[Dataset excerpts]

'''

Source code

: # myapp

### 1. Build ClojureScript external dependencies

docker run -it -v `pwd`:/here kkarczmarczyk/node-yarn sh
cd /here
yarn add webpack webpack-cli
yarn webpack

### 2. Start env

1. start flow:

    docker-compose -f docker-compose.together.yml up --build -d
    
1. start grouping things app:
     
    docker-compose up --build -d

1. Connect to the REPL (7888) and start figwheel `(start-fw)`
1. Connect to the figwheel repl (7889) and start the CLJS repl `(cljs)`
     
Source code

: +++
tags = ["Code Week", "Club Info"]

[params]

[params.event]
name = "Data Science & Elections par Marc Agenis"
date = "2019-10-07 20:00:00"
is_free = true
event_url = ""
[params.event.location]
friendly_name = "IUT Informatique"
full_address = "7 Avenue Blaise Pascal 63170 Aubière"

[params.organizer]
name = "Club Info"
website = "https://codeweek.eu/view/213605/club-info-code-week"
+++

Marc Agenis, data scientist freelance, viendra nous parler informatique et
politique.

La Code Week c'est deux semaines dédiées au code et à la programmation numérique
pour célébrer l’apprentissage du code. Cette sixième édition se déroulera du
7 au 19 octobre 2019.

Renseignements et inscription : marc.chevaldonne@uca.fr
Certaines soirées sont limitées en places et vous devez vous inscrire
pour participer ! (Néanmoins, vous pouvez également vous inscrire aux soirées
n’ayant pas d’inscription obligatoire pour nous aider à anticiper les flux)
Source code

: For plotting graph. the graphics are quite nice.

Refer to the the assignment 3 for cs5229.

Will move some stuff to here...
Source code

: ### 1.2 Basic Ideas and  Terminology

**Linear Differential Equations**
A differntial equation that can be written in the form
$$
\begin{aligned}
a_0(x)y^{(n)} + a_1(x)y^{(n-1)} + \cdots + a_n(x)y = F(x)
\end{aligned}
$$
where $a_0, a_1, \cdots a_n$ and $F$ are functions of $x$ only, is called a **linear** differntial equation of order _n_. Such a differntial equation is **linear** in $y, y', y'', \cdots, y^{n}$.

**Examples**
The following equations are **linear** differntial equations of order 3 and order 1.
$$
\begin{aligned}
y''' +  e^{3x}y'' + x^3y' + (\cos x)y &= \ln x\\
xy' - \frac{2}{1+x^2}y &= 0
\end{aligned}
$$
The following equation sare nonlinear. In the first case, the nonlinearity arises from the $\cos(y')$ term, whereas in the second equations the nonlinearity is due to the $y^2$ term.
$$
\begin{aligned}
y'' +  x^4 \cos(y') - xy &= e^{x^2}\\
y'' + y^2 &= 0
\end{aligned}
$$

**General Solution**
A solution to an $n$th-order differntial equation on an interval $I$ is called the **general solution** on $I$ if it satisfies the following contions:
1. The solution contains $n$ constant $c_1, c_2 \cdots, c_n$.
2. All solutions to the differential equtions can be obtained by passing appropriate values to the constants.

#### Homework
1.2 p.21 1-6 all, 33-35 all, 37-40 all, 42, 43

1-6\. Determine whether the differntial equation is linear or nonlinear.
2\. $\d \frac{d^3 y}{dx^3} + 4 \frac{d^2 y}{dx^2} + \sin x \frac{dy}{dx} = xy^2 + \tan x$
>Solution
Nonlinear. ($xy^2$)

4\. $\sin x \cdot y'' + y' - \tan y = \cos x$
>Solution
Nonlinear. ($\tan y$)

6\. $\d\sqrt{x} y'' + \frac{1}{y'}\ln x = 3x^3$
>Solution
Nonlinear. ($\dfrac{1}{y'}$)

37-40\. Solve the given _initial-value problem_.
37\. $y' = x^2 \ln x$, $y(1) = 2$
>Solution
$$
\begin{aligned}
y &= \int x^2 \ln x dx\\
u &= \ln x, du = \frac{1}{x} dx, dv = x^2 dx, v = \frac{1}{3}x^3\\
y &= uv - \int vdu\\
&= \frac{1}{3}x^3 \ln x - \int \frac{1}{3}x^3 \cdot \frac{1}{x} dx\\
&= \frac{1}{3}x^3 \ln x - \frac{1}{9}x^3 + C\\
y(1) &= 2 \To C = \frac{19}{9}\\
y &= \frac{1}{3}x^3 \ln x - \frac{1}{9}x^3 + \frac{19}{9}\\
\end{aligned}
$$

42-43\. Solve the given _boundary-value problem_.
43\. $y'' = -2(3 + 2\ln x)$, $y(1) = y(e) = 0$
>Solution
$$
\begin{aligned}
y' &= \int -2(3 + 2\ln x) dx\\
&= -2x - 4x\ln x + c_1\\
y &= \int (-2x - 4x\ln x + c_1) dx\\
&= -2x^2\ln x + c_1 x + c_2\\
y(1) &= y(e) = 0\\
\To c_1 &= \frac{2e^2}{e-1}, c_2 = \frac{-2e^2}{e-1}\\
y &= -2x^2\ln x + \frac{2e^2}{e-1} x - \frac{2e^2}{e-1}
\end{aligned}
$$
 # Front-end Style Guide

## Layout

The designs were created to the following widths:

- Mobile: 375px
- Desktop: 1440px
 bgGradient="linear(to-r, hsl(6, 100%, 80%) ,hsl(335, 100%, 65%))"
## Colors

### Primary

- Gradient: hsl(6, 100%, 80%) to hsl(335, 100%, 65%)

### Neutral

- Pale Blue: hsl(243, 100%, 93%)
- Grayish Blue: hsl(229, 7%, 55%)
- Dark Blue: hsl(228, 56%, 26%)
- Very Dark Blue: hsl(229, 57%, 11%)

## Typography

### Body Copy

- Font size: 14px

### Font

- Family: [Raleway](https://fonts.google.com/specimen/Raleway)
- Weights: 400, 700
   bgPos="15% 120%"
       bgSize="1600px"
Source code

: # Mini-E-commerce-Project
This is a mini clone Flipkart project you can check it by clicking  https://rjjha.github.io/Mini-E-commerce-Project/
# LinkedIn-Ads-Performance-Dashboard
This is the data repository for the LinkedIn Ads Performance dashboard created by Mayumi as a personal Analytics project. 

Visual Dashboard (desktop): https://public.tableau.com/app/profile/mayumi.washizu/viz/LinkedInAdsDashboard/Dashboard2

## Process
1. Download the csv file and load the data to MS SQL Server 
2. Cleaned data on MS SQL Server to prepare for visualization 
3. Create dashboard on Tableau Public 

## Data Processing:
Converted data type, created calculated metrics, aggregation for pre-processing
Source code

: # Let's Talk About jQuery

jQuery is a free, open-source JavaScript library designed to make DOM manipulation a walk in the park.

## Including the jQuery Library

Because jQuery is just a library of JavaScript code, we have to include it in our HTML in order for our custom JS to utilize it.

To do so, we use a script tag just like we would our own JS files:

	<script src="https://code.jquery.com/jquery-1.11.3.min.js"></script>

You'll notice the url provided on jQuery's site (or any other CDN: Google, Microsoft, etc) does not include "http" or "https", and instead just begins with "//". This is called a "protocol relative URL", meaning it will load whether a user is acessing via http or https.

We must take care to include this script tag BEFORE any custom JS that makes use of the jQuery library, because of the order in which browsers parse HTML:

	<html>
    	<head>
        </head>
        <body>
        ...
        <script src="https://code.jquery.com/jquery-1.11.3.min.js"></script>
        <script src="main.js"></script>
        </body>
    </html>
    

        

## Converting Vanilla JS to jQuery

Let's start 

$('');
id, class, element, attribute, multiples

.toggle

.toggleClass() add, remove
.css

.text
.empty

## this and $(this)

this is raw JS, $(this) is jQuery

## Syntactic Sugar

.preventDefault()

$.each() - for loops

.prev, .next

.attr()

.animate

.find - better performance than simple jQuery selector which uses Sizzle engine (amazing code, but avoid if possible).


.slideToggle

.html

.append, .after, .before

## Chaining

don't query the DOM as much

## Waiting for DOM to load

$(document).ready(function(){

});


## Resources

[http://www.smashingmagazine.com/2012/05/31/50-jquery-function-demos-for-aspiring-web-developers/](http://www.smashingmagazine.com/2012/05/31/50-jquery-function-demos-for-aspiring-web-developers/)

'''

Work order - Lines above with "load": state how many, nothing more.

Result below - 3